> EXERCISE: Convert the text in all of the items below into a JSON list of strings, with one string per line and no blank lines. Leave the pictures out of the answer.

* * *

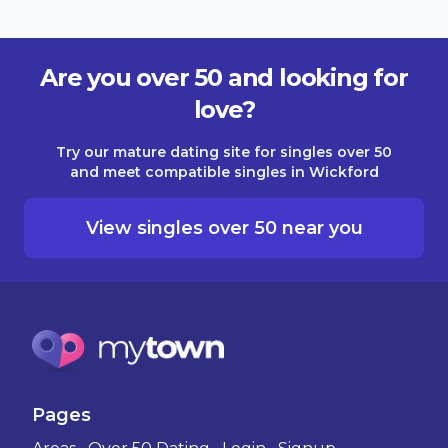
Are you over 50 and looking for
love?
Try our mature dating site for singles over 50
and meet compatible singles in Wickford
View singles over 50 near you
Pages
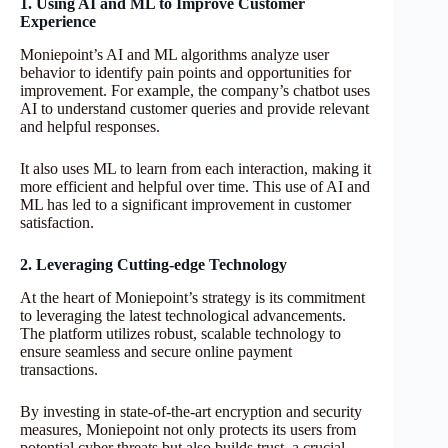
1. Using AI and ML to Improve Customer
Experience
Moniepoint’s AI and ML algorithms analyze user
behavior to identify pain points and opportunities for
improvement. For example, the company’s chatbot uses
AI to understand customer queries and provide relevant
and helpful responses.
It also uses ML to learn from each interaction, making it
more efficient and helpful over time. This use of AI and
ML has led to a significant improvement in customer
satisfaction.
2. Leveraging Cutting-edge Technology
At the heart of Moniepoint’s strategy is its commitment
to leveraging the latest technological advancements.
The platform utilizes robust, scalable technology to
ensure seamless and secure online payment
transactions.
By investing in state-of-the-art encryption and security
measures, Moniepoint not only protects its users from
potential cyber threats but also builds trust, a crucial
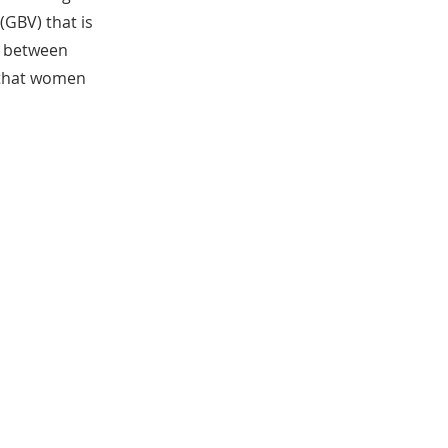
GBV) that is
s between
w that women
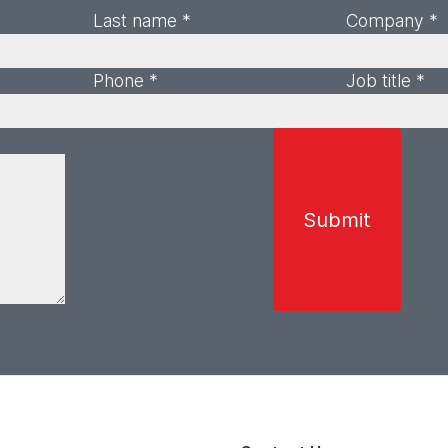
Last name *
Company *
Phone *
Job title *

* * *

> ANSWER BOX:
[
  "Are you over 50 and looking for",
  "love?",
  "Try our mature dating site for singles over 50",
  "and meet compatible singles in Wickford",
  "View singles over 50 near you",
  "Pages",
  "1. Using AI and ML to Improve Customer",
  "Experience",
  "Moniepoint’s AI and ML algorithms analyze user",
  "behavior to identify pain points and opportunities for",
  "improvement. For example, the company’s chatbot uses",
  "AI to understand customer queries and provide relevant",
  "and helpful responses.",
  "It also uses ML to learn from each interaction, making it",
  "more efficient and helpful over time. This use of AI and",
  "ML has led to a significant improvement in customer",
  "satisfaction.",
  "2. Leveraging Cutting-edge Technology",
  "At the heart of Moniepoint’s strategy is its commitment",
  "to leveraging the latest technological advancements.",
  "The platform utilizes robust, scalable technology to",
  "ensure seamless and secure online payment",
  "transactions.",
  "By investing in state-of-the-art encryption and security",
  "measures, Moniepoint not only protects its users from",
  "potential cyber threats but also builds trust, a crucial",
  "GBV) that is",
  "s between",
  "w that women",
  "Last name *",
  "Company *",
  "Phone *",
  "Job title *"
]